Ici tout ressasse (les personnages, les décors) sans jamais entrevoir la possibilité de s’ouvrir à un ailleurs, un dehors. Le rêve du cinéaste, manifestement, est de préserver cette bulle intemporelle où des acteurs, des chanteurs, des amuseurs publiques joueraient au passé devant un public conquis. Altman ne fait jamais intervenir ce qui pourrait relever de l’altérité, d’un fracas entre ce monde à deux doigts d’être englouti et le monde contemporain s’amenant sans vergogne pour prendre sa place. C’est sans doute là, dans cette difficile nuance qui sépare la nostalgie de la mélancolie, que le film échoue. La mélancolie au bout d’un moment n’a plus d’objet et c’est ce qui rend les films mélancoliques si beaux. La nostalgie, au contraire, consume dans l’adoration d’un objet mort, comme ce vieux théâtre dont Altman fait de certains de ses habitants des fantômes qui passent des coulisses à la scène.

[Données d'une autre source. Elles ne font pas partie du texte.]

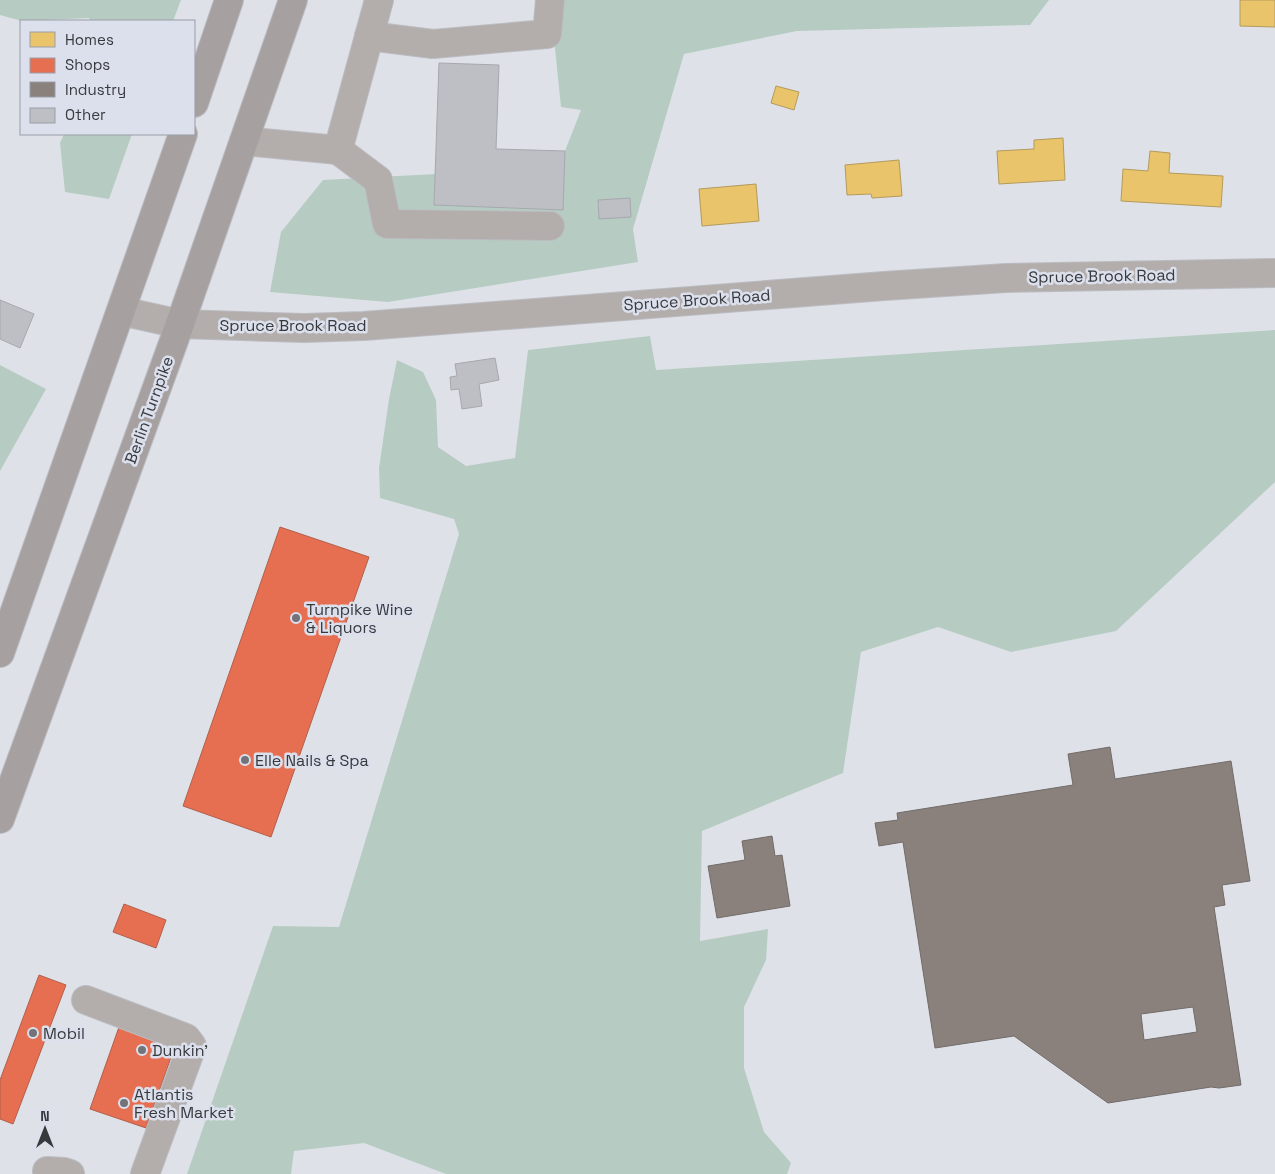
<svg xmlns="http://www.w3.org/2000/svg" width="1275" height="1174" font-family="'Space Grotesk',sans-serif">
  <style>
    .forest { fill: #b6ccc2 }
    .homes { fill: #e9c46a; stroke: #b49a5c }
    .shops { fill: #e76f51; stroke: #b25f4b }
    .industry { fill: #8a817c; stroke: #716b69; fill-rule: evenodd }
    .building { fill: #bdbfc4; stroke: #a6a8ad }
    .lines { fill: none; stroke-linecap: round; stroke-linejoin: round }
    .minor-casing { stroke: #bbbdc2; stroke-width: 30 }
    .highway-casing { stroke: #bbbdc2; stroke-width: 30 }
    .minor { stroke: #b3adac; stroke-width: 28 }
    .highway { stroke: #a7a0a1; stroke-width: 28 }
    .poi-dot { fill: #727479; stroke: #dbe0ec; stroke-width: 2 }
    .labels { text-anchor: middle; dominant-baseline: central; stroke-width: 5; stroke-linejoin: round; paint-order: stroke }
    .street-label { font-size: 16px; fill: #37393d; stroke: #dbe0ec }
    .poi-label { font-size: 16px; fill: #37393d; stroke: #dbe0ec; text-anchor: start }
  </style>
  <rect width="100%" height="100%" fill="#dfe1e8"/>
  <g class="forest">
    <path d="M0,0H181L173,21H90L89,18L22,21L0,15Z"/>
    <path d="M550,0H1049L1030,25L797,31L684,54L633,229L638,262L388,302L270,292L281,232L323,180L435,174L434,205L563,209L565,151L581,110L561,107Z"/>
    <path d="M64,134H132L109,199L65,192L60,143Z"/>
    <path d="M1275,330V482L1116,631L1011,652L938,627L861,652L843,773L702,831L700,941L768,929L766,960L744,1007V1068L764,1132L791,1163L787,1174H446L364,1143L294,1151L291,1174H187L273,926L339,927L459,534L454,519L380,498L379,468L389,399L397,360L423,372L436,400L438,447L466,466L515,458L528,350L650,336L656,370Z"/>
    <path d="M0,365L46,389L0,471Z"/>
  </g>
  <g class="homes">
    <path d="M1240,0H1275V27L1240,26Z"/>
    <path d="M776,86L799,92L794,110L771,103Z"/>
    <path d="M1063,138L1065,180L999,184L997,151L1034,149V140Z"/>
    <path d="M1150,151L1170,153L1169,173L1223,176L1221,207L1121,201L1123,169L1148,171Z"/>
    <path d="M899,160L902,196L872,198L871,194L847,195L845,165Z"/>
    <path d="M756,184L759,221L702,226L699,189Z"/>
  </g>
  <g class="shops">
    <path d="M280,527L369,557L271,837L183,806Z"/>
    <path d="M124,904L166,920L156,948L113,932Z"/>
    <path d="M39,975L66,985L13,1124L0,1119V1080Z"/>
    <path d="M119,1027L175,1046L146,1128L90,1109Z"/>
  </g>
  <g class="industry">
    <path d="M1110,747L1115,779L1231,761L1250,881L1222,885L1225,905L1214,907L1241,1085L1219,1088L1211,1087L1108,1103L1014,1036L935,1048L903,842L879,846L875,823L898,820L897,813L1073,785L1068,754ZM1193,1007L1197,1032L1144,1040L1141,1014Z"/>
    <path d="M772,836L775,856L782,855L790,906L717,918L708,866L745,860L742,841Z"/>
  </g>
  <g class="building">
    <path d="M439,63L499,65L496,149L565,151L563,210L434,205Z"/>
    <path d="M630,198L631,217L599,219L598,200Z"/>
    <path d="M0,300L34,314L20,348L0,339Z"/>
    <path d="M495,358L499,380L479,384L482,406L462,409L459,389L451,390L450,377L457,376L455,364Z"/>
  </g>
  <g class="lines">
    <defs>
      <g id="minor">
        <path d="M369,36L433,44L547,34L550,0"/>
        <path d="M244,141L338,150L379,0"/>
        <path d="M338,150L378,180L387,224L550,226"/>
        <path d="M121,311L180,324L304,328L364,326L884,286L1006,278L1275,273"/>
        <path d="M86,1000L186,1038L192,1046L145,1174"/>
        <path d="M47,1171L64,1172L70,1174"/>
      </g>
      <g id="highway">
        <path d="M194,103L229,0"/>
        <path d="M0,653L183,134"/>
        <path d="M0,819L180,324L293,0"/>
      </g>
    </defs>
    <use href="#minor" class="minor-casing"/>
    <use href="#highway" class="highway-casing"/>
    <use href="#minor" class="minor"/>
    <use href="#highway" class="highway"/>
  </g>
  <g class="poi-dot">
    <circle cx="296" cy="618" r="5"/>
    <circle cx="245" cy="760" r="5"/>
    <circle cx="33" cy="1033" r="5"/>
    <circle cx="142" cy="1050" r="5"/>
    <circle cx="124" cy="1103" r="5"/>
  </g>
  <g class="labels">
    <g class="street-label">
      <text transform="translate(1102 276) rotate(-1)">Spruce Brook Road</text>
      <text transform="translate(697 300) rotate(-4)">Spruce Brook Road</text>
      <text x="293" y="325">Spruce Brook Road</text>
      <text transform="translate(149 410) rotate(-70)">Berlin Turnpike</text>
    </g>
    <g class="poi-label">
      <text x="306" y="609">Turnpike Wine<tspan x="306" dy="18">&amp; Liquors</tspan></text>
      <text x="255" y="760">Elle Nails &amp; Spa</text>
      <text x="43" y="1033">Mobil</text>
      <text x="152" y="1050">Dunkin'</text>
      <text x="134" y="1094">Atlantis<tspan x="134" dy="18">Fresh Market</tspan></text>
    </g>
  </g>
  <rect x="20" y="20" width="175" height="115" fill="#dbe0ec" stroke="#999da6"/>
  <rect x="30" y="32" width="25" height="15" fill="#e9c46a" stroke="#999da6"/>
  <text x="65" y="45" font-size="15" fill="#37393d">Homes</text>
  <rect x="30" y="58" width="25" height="15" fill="#e76f51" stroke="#999da6"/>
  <text x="65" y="70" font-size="15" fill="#37393d">Shops</text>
  <rect x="30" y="82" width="25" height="15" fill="#8a817c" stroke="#999da6"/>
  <text x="65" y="95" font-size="15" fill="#37393d">Industry</text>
  <rect x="30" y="108" width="25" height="15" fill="#bdbfc4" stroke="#999da6"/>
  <text x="65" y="120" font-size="15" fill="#37393d">Other</text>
  <g transform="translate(45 1129)" stroke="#dbe0ec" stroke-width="4" paint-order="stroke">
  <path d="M0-4L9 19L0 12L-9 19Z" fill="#37393d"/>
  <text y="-8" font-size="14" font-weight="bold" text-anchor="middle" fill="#37393d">N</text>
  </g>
</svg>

The Last show contient pourtant quelques moments de grâce où les récits du passé, les regrets, tout l’attirail un peu pleurnichard dont les personnages sont les dépositaires, laissent place à la chanson. Là, le film oublie un peu de sa nostalgie pour laisser place à la force du présent, à la vitalité des corps et des voix des acteurs qui chantent réellement. Voir Meryl Streep chanter de la country, par exemple, c’est d’une réelle beauté.